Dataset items

Begin

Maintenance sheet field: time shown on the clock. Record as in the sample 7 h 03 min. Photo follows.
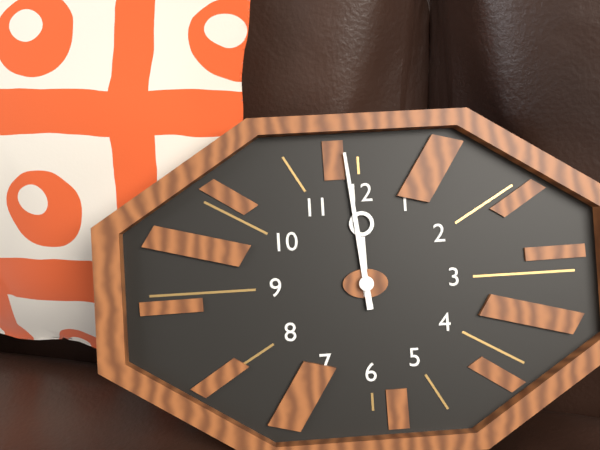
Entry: 11 h 59 min
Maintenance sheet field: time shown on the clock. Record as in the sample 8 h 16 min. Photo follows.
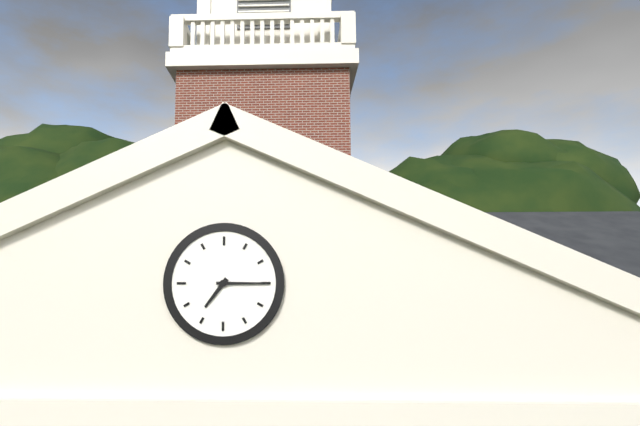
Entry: 7 h 15 min
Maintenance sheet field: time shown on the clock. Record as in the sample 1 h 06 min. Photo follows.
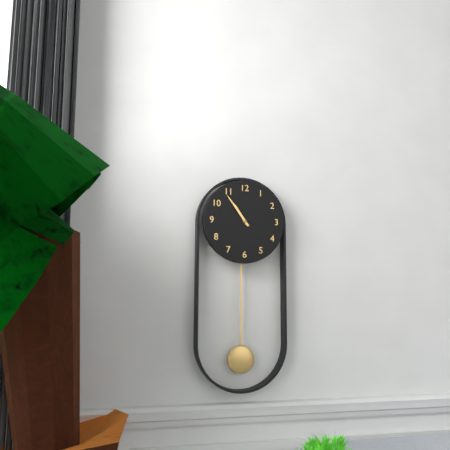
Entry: 10 h 54 min
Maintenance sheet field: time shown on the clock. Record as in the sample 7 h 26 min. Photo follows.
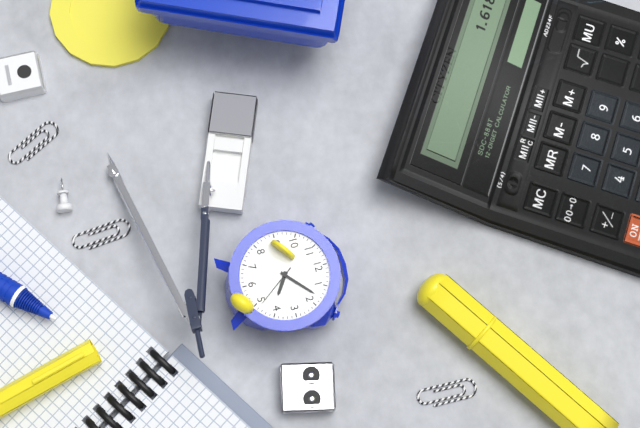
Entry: 4 h 08 min
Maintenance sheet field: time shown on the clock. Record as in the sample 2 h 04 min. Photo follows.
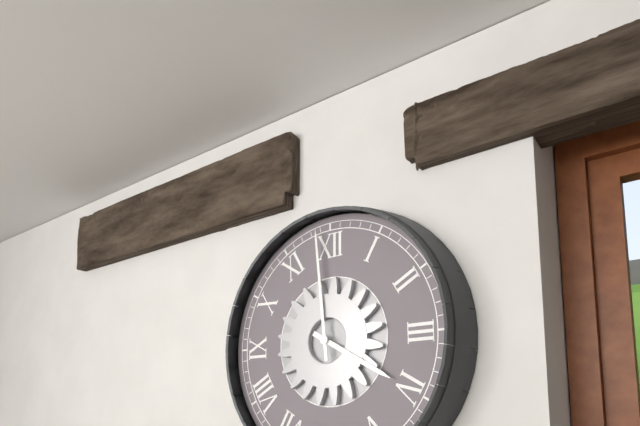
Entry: 3 h 59 min
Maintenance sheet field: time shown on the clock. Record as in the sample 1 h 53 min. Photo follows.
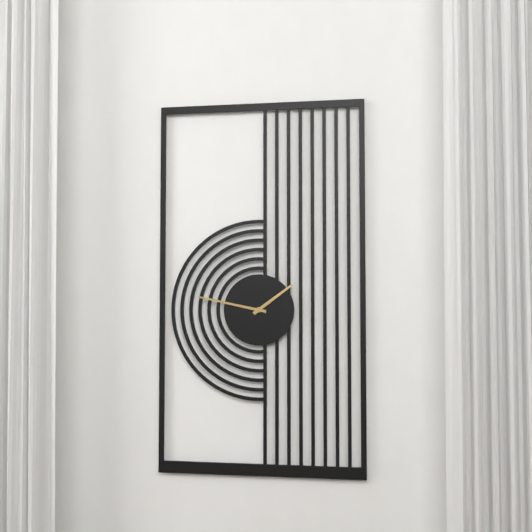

End

What you should do
Rewrite all of the material above, replacing every occurrence of "Maintenance sheet field" with "Service log field" and leaving everything else unchanged. Omit the pictures from your answer.

Solution to this problem
Service log field: time shown on the clock. Record as in the sample 7 h 03 min. Photo follows.
Entry: 11 h 59 min
Service log field: time shown on the clock. Record as in the sample 8 h 16 min. Photo follows.
Entry: 7 h 15 min
Service log field: time shown on the clock. Record as in the sample 1 h 06 min. Photo follows.
Entry: 10 h 54 min
Service log field: time shown on the clock. Record as in the sample 7 h 26 min. Photo follows.
Entry: 4 h 08 min
Service log field: time shown on the clock. Record as in the sample 2 h 04 min. Photo follows.
Entry: 3 h 59 min
Service log field: time shown on the clock. Record as in the sample 1 h 53 min. Photo follows.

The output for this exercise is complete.